Iszatt-White, Marian and Stead, Valerie and Elliott, Carole (2017) Authentic performance? : Leader rationales for the performance of emotional labour in the context of authenticity. In: UNSPECIFIED.
Full text not available from this repository.Abstract
Leadership as emotional labour (Humphrey, 2008; Iszatt-White, 2009) is now a recognised strand within the leadership literature, with the emotion work required of leaders being discussed as part of the ‘practice turn’ (Schatzki, Knorr-Cetina and von Savigny, 2001). This comes at a time when authentic (Avolio and Gardner, 2005) and other forms of positive (Cameron, 2008) leadership are also receiving significant attention. The juxtaposition of these two aspects of leadership work is typically viewed as problematic for the practicing leader, needing to perform the required professional ‘display rules’(Ekman, 1973) and ‘emotion work’ (Bolton and Boyd, 2003) of modern leadership at the same time as appearing (and feeling) authentic. In the writing on leadership identity work (Sinclair, 2011) which is starting to emerge around these issues, little consideration has therefore been given regarding whether emotional labour can be a productive force in the production and maintenance of authentic leader identities. Conceptualising the productive potential of emotional labour challenges understandings that position it as predominantly generative of dissonance and stress (Morris and Feldman, 1996).
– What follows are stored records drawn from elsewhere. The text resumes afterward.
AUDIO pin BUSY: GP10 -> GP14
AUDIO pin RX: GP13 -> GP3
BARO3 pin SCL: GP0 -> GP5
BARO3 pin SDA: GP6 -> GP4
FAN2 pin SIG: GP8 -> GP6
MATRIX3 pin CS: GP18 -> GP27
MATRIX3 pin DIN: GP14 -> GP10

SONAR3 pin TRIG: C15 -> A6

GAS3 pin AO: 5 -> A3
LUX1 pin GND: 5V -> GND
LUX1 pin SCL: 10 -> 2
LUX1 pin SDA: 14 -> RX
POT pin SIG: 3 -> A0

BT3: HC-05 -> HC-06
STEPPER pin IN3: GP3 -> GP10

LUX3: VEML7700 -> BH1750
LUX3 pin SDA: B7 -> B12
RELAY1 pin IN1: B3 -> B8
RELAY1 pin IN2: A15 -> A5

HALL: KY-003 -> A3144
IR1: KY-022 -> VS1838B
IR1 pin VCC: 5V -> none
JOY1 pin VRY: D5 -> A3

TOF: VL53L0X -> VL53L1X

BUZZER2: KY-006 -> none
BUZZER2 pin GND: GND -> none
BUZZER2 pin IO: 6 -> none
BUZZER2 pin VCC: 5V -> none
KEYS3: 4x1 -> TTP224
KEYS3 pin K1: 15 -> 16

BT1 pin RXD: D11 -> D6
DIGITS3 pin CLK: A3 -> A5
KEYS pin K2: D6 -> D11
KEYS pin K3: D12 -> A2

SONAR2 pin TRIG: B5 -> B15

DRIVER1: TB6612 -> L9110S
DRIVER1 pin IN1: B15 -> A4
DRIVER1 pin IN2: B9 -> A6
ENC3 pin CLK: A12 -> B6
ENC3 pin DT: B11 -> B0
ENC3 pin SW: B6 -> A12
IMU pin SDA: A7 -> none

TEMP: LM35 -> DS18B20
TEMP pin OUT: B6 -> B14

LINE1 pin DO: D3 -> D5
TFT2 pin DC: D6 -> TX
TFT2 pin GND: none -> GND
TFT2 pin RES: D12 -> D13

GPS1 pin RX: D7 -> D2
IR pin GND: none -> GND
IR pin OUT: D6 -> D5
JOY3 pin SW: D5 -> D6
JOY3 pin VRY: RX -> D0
In this paper we examine the potential for a more nuanced view of these tensions and dissonances by the inclusion of the productive potential of emotional labour. We do this by exploring the different forms of emotional labour undertaken by practicing leaders and how they might signal authenticity. In thus presenting an empirical exploration of leaders’ articulation of emotional labour as a productive force, the paper seeks to draw attention to the ways in which emotional labour is performed in different ways in the construction of an authentic leader identity.